The Vicar’s first album, Songbook#1, was also released in 2013. Although failing to achieve much mainstream publicity, it garnered excellent niche reviews as ‘an exquisite collection of songs’ with its ‘definitive pop arrangements’ making it ‘one of the most intriguing and innovative records of our time’. It featured guest vocal appearances from Lewis Taylor and Andy Yorke, amongst others, as well as an enviable cast of well-known instrumentalists. Many reviewers commented on the complete absence of drums, prompting a predictable response from The Vicar who, in 2014, released an iTunes App with the world’s largest collection of Drummer Jokes.

2015 sees The Vicar taking on another entertainment behemoth, the ‘X Factor’, with his own light-hearted competitor, The V-Factor – one that seeks to move the limelight from the singer to the song:

‘Ask not what the song can do for you, but what you can do for the song – vocal pyrotechnics, big hair and celebrity not allowed’.
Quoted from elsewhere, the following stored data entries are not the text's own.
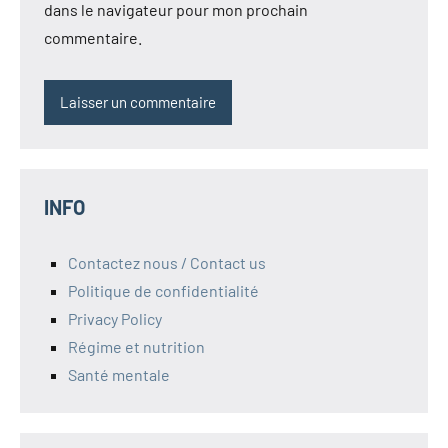
dans le navigateur pour mon prochain
commentaire.
INFO
Contactez nous / Contact us
Politique de confidentialité
Privacy Policy
Régime et nutrition
Santé mentale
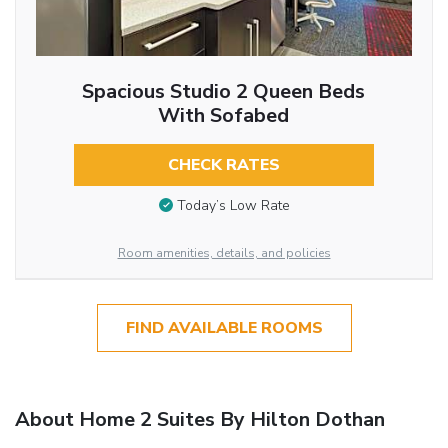
Spacious Studio 2 Queen Beds
With Sofabed
CHECK RATES
Today’s Low Rate
Room amenities, details, and policies
FIND AVAILABLE ROOMS
About Home 2 Suites By Hilton Dothan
Singers can download the backing tracks from The Vicar’s Songbook #1 and add their own vocals. There is a complimentary #IamTheVicar instagram campaign where fans can photograph themselves obscuring their faces and appear on the cover of future Vicar releases. It is all underpinned by the belief behind the entire Vicar project – that music and music alone should take centre stage without the current obsession with personality and celebrity, nor with the damaging thieving hand of the mainstream music business.

If nothing else, it all promises to make another good story for The Vicar Chronicles.
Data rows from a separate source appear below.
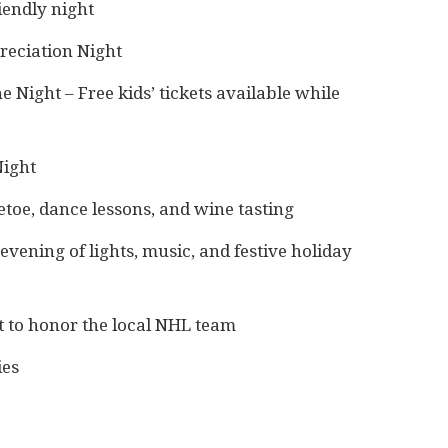
iendly night
reciation Night
 Night – Free kids’ tickets available while
Night
toe, dance lessons, and wine tasting
vening of lights, music, and festive holiday
 to honor the local NHL team
ies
Singleton has been lucky enough to work with artists as diverse as The Amsterdam Metropole Orchestra, Bill Bruford, The California Guitar Trio, Brian Eno, Europa String Choir, Robert Fripp, John Paul Jones, King Crimson, Bill Nelson, The Orb, David Sylvian, Lewis Taylor and Andy Yorke. He looks forward excitedly to all new collaborations, even if some of them are with drummers.